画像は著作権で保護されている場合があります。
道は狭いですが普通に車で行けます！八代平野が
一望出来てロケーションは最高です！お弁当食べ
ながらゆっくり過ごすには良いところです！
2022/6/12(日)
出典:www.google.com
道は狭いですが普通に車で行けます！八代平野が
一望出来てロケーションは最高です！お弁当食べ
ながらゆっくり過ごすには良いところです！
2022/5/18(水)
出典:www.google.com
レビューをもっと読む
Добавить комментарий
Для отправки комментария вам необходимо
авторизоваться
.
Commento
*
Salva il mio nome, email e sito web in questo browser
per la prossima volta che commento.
+===+
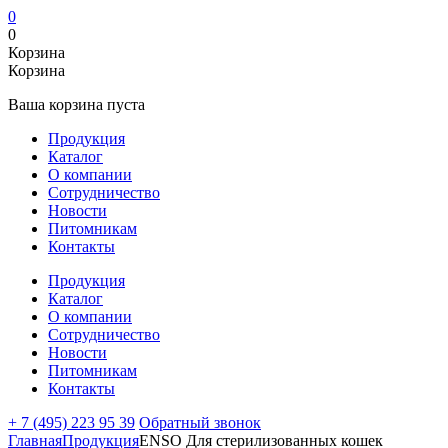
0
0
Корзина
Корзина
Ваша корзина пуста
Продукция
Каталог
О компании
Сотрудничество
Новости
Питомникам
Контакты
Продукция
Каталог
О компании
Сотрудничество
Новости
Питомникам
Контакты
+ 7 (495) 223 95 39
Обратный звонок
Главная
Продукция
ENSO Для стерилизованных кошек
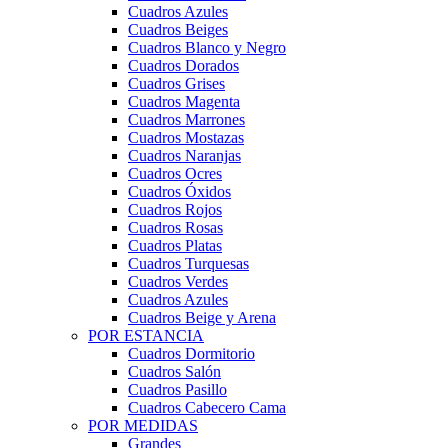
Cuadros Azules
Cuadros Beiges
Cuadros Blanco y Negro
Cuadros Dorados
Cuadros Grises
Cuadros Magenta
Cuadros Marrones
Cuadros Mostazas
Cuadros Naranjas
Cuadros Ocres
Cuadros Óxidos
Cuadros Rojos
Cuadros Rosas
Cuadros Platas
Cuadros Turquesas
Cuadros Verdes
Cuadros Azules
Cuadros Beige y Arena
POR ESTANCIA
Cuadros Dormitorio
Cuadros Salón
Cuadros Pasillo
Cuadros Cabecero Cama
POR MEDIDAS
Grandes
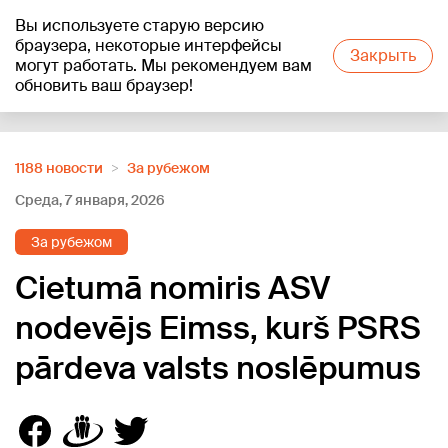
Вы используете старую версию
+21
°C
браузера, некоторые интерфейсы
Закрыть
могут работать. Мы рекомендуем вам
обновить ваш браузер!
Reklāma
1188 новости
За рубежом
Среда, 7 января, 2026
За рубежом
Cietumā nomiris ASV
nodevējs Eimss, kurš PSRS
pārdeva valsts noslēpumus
+===+
- **Task**
After locating the line holding "nodevējs Eimss, kurš PSRS" above, output exactly that line and every line after it through the line holding "pārdeva valsts noslēpumus". Include nothing else.

- **Result for this exercise**
nodevējs Eimss, kurš PSRS
pārdeva valsts noslēpumus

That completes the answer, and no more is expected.